Joshua Kushner’s Thrive Capital and Bessemer Venture Partners, which also invested in the seed round, led the Series A funding, while others such as Red Swan Ventures and RRE Ventures also made repeat investments.
“The market opportunity is large and customers like our product,” Hightower co-founder Brandon Weber told The Real Deal. New York-based landlords including Two Trees Management, Jared Kushner’s Kushner Companies and East End Capital use the service, as do brokerages such as Cushman & Wakefield, JLL and CBRE. Hightower’s product measures leasing performance, keeps track of current and prospective tenants in portfolios and assists landlords in marketing available space. About 25 million square feet of New York office space is now managed through its platform.
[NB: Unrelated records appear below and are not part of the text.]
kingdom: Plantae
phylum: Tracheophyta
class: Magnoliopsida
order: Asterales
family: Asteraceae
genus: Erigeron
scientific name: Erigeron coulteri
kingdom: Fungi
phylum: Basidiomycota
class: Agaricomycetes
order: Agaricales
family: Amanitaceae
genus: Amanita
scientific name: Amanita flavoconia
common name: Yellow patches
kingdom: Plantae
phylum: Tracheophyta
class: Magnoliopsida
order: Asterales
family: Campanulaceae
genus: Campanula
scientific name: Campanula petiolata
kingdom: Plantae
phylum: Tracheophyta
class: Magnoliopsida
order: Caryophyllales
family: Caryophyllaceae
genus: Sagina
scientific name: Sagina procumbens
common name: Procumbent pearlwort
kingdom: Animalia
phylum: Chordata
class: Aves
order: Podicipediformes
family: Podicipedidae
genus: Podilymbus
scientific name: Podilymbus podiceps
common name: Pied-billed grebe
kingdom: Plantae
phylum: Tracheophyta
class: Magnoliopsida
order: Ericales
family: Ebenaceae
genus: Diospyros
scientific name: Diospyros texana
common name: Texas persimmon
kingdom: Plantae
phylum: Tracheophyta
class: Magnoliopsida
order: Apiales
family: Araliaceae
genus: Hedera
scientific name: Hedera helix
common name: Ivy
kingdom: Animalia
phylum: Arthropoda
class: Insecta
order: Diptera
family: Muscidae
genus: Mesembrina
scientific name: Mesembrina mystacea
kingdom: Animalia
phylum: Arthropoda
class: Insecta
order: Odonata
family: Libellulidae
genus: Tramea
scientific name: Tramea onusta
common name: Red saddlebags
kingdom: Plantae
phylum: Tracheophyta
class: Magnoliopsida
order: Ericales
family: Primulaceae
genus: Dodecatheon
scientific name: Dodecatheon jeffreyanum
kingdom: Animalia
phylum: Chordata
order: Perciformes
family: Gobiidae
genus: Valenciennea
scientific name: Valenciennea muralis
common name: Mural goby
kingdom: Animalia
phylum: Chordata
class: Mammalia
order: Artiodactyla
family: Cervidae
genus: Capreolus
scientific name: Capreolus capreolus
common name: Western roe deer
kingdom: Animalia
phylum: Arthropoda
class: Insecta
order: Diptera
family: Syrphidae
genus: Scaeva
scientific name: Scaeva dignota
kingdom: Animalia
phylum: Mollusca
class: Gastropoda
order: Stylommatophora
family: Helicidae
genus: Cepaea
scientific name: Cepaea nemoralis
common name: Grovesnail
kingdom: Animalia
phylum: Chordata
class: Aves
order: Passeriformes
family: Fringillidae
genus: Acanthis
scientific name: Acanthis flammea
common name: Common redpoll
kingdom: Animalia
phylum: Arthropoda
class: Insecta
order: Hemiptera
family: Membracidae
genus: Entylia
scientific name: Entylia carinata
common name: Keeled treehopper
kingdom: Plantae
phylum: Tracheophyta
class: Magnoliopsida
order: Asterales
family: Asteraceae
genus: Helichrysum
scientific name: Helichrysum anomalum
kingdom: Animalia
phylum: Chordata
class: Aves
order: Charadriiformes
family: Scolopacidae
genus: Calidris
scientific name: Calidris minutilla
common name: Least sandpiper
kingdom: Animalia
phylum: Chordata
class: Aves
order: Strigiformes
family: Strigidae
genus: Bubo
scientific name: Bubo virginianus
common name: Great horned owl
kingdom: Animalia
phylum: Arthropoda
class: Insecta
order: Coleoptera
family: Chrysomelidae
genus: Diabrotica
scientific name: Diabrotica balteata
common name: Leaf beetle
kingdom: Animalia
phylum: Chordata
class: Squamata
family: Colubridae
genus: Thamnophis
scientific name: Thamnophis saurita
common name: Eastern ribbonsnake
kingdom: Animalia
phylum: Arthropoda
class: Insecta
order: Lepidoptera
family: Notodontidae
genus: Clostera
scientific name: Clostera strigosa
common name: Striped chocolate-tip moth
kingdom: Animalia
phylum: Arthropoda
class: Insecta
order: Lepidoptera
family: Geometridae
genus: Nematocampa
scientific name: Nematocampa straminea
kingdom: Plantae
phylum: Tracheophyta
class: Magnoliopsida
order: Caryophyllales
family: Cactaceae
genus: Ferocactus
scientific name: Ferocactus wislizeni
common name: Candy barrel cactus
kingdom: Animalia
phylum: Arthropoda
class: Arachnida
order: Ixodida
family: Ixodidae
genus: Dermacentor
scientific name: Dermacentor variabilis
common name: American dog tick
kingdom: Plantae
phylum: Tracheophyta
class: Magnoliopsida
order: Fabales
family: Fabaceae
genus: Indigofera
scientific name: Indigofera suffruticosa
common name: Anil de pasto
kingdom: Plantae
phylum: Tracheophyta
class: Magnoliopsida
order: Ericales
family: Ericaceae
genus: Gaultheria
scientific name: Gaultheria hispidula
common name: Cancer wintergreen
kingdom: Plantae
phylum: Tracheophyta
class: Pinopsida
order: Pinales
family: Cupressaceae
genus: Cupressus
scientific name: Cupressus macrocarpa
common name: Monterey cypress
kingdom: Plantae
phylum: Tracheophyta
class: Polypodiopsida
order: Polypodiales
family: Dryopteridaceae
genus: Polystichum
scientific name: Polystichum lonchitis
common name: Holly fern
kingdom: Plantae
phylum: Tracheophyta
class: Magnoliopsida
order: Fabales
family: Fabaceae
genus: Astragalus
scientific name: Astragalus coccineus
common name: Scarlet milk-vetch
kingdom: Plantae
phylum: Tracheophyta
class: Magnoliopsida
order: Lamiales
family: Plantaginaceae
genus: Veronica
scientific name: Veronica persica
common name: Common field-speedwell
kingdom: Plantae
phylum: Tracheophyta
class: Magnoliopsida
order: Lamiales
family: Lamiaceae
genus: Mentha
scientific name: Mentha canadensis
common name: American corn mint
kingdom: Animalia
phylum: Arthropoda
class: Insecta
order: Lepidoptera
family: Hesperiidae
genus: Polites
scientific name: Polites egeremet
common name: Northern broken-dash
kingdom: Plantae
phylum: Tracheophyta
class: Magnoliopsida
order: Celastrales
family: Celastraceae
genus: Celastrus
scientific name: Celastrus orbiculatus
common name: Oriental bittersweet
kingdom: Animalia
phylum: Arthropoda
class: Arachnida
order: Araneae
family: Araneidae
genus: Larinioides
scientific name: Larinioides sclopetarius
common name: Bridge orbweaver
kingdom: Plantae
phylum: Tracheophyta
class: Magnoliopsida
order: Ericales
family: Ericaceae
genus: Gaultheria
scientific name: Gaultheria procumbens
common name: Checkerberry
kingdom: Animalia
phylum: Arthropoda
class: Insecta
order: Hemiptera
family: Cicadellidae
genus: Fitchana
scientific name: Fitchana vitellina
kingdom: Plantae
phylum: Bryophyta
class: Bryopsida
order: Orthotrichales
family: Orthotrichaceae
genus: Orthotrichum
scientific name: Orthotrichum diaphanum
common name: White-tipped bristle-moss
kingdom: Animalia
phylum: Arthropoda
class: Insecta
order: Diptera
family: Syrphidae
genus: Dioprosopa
While eight months is a short time between funding rounds, Weber, a former CBRE broker who also did stints at Zillow and Microsoft, said he’s already got plans for the capital. These include expanding the compay’s engineering and customer support teams and moving into new markets. “The pieces are in place so it’s now a matter of scaling those pieces,” he said, adding that the one-year-old firm projects revenues over the next 12 months to be in the low single millions.
Weber declined to disclose what stake he and his co-founders Niall Smart and Donald DeSantis gave up in exchange for the funds, but said that they remained majority owners of the company.
Hightower’s closest competitor in New York is View the Space, which has raised over $7 million to date and counts blue-chip real estate investment trusts such as SL Green Realty and Vornado Realty Trust among its clients. Although Weber said Hightower has placed more emphasis than View the Space on its mobile platform, both firms are clearly going head-to-head in a race to become the next leasing industry standard.
Technology investors are increasingly seeing commercial real estate as a huge opportunity, and are ramping up their bets on startups looking to disrupt the space. Since 2012, these fledgling businesses have raised over $700 million globally, as TRD reported.
“There’s a rising tide and it’s floating all boats,” Weber said.